According to Gulf News, the region’s hottest days are almost behind us. A forecaster has said that, although the last two months have seen the maximum temperature reach 48-50 degrees Celsius, it’s about to get cooler.

“Starting on August 22, the temperatures will gradually decrease. As to how much, we cannot really say as it varies from year to year but we estimate this year to be between 2 degrees Celsius and 4 degrees Celsius initially,” a forecaster from the National Centre of Meteorology and Seismology (NCMS) told Gulf News.

The forecaster also warned residents not to rely too heavily on temperature readings in their cars, on apps, and on internet weather sites. At NCMS they use the Stevenson screen, which is placed in an area with perfect conditions for reading an accurate temperature.

This news will no doubt please residents who have had a hot few months. Around the world, we’ve had record breaking temperatures this year.

This comes after reports of the temperature reaching 54 degrees Celsius in Kuwait, which is currently being analysed to confirm if it is a new record for the eastern hemisphere. The world record is currently held by Furnace Creek in Death Valley, California, which reached a high of 56.7 Celsius back in 1913.
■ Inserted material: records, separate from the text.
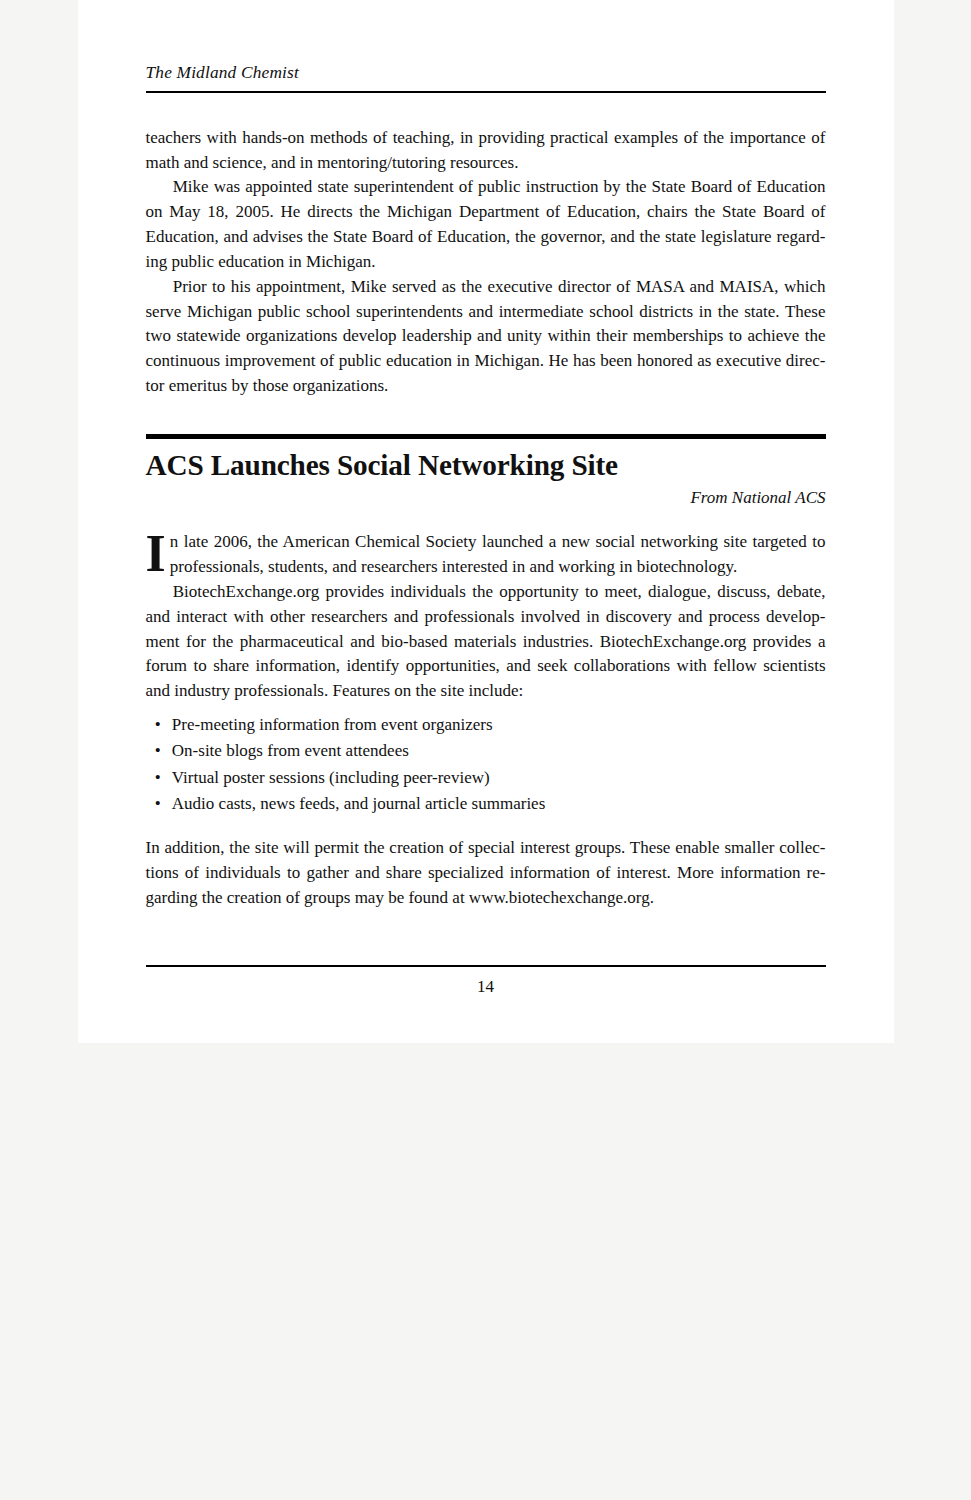The Midland Chemist
teachers with hands-on methods of teaching, in providing practical examples of the importance of math and science, and in mentoring/tutoring resources.
Mike was appointed state superintendent of public instruction by the State Board of Education on May 18, 2005. He directs the Michigan Department of Education, chairs the State Board of Education, and advises the State Board of Education, the governor, and the state legislature regarding public education in Michigan.
Prior to his appointment, Mike served as the executive director of MASA and MAISA, which serve Michigan public school superintendents and intermediate school districts in the state. These two statewide organizations develop leadership and unity within their memberships to achieve the continuous improvement of public education in Michigan. He has been honored as executive director emeritus by those organizations.
ACS Launches Social Networking Site
From National ACS
In late 2006, the American Chemical Society launched a new social networking site targeted to professionals, students, and researchers interested in and working in biotechnology.
BiotechExchange.org provides individuals the opportunity to meet, dialogue, discuss, debate, and interact with other researchers and professionals involved in discovery and process development for the pharmaceutical and bio-based materials industries. BiotechExchange.org provides a forum to share information, identify opportunities, and seek collaborations with fellow scientists and industry professionals. Features on the site include:
Pre-meeting information from event organizers
On-site blogs from event attendees
Virtual poster sessions (including peer-review)
Audio casts, news feeds, and journal article summaries
In addition, the site will permit the creation of special interest groups. These enable smaller collections of individuals to gather and share specialized information of interest. More information regarding the creation of groups may be found at www.biotechexchange.org.
14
The fact that this year has seen the warmest six months on record has prompted NASA to share midyear climate analysis for the first time. According to officials, 2015’s current title as the hottest year on record is about to be outdone. Gavin Schmidt, director of NASA’s Goddard Institute for Space Studies in New York City, has said that there is a 99 percent probability that we’re currently in the hottest year.

Numerous reports claim that scientists were somewhat caught off-guard by the heat, stating that, despite the fact that extreme weather is now more frequent, the World Climate Research Programme was surprised.

“What concerns me most is that we didn’t anticipate these temperature jumps,” David Carlson, director of the WMO’s climate research programme, told Reuters. “Massive temperature hikes, but also extreme events like floodings, have become the new normal. The ice melt rates recorded in the first half of 2016, for example – we don’t usually see those until later in the year.”